Department of Radiology, University of Pittsburgh, Presbyterian South Tower, Room 4771, 200 Lothrop Street, Pittsburgh, PA 15213, USA.
Acad Radiol. 2012 Dec;19(12):1474-83. doi: 10.1016/j.acra.2012.09.002. Epub 2012 Oct 4.
Studies of medical image interpretation have focused on either assessing radiologists' performance using, for example, the receiver operating characteristic (ROC) paradigm, or assessing the interpretive process by analyzing their eye-tracking (ET) data. Analysis of ET data has not benefited from threshold-bias independent figures of merit (FOMs) analogous to the area under the receiver operating characteristic (ROC) curve. The aim was to demonstrate the feasibility of such FOMs and to measure the agreement between FOMs derived from free-response ROC (FROC) and ET data.
Eight expert breast radiologists interpreted a case set of 120 two-view mammograms while eye-position data and FROC data were continuously collected during the interpretation interval. Regions that attract prolonged (>800 ms) visual attention were considered to be virtual marks, and ratings based on the dwell and approach-rate (inverse of time-to-hit) were assigned to them.
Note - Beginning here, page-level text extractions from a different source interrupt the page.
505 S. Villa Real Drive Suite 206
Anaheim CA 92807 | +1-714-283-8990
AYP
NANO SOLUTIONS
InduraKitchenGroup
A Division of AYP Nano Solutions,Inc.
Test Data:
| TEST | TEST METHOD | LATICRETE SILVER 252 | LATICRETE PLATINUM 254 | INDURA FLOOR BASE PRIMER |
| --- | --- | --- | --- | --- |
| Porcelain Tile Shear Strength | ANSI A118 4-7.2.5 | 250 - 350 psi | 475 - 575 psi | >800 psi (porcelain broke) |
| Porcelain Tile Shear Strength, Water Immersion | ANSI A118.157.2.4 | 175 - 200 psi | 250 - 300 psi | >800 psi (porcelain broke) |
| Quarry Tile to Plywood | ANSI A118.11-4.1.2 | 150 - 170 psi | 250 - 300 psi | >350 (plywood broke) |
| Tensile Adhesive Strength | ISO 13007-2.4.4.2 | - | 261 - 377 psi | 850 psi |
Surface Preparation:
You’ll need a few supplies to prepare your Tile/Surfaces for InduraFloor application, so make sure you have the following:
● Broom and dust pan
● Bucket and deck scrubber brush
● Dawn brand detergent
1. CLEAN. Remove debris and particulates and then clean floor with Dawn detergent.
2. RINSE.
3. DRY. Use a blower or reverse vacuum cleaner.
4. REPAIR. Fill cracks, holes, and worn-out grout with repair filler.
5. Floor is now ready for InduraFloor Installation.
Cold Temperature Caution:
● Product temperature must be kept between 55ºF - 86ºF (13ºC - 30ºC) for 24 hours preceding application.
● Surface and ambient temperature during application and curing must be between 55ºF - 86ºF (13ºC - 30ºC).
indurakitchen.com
The virtual ratings were used to define threshold-bias independent FOMs in a manner analogous to the area under the trapezoidal alternative FROC (AFROC) curve (0 = worst, 1 = best). Agreement at the case level (0.5 = chance, 1 = perfect) was measured using the jackknife and 95% confidence intervals (CI) for the FOMs and agreement were estimated using the bootstrap.
The AFROC mark-ratings' FOM was largest at 0.734 (CI 0.65-0.81) followed by the dwell at 0.460 (0.34-0.59) and then by the approach-rate FOM 0.336 (0.25-0.46). The differences between the FROC mark-ratings' FOM and the perceptual FOMs were significant (P < .05). All pairwise agreements were significantly better then chance: ratings vs. dwell 0.707 (0.63-0.88), dwell vs. approach-rate 0.703 (0.60-0.79) and rating vs. approach-rate 0.606 (0.53-0.68). The ratings vs. approach-rate agreement was significantly smaller than the dwell vs. approach-rate agreement (P = .008).
Leveraging current methods developed for analyzing observer performance data could complement current ways of analyzing ET data and lead to new insights.
医学影像解读的研究主要集中在使用例如接收者操作特性(ROC)范式评估放射科医生的表现,或者通过分析他们的眼动追踪(ET)数据来评估解释过程。ET 数据的分析没有受益于类似于接收者操作特性(ROC)曲线下面积的无偏差阈值的优点(FOMs)。目的是展示这些 FOMs 的可行性,并测量来自自由响应 ROC(FROC)和 ET 数据的 FOMs 之间的一致性。
八名经验丰富的乳腺放射科医生在解释一套 120 张双视图乳房 X 光片的同时,连续收集眼位数据和 FROC 数据。被认为吸引长时间(>800 毫秒)视觉注意力的区域被视为虚拟标记,并根据驻留时间和接近率(击中时间的倒数)对其进行评分。虚拟评分用于以类似于梯形替代 FROC(AFROC)曲线下面积的方式定义无偏差阈值的 FOM(0=最差,1=最佳)。使用 jackknife 和 95%置信区间(CI)测量案例级别的一致性(0.5=机会,1=完美),并使用引导法估计一致性。
AFROC 标记评分的 FOM 最大为 0.734(0.65-0.81),其次是驻留时间的 FOM 为 0.460(0.34-0.59),然后是接近率的 FOM 为 0.336(0.25-0.46)。FROC 标记评分的 FOM 和感知 FOM 之间的差异具有统计学意义(P<.05)。所有成对的一致性均显著优于机会水平:评分与驻留时间的一致性为 0.707(0.63-0.88),驻留时间与接近率的一致性为 0.703(0.60-0.79),评分与接近率的一致性为 0.606(0.53-0.68)。评分与接近率的一致性明显小于驻留时间与接近率的一致性(P=0.008)。
利用当前开发的用于分析观察者性能数据的方法可以补充当前分析 ET 数据的方法,并提供新的见解。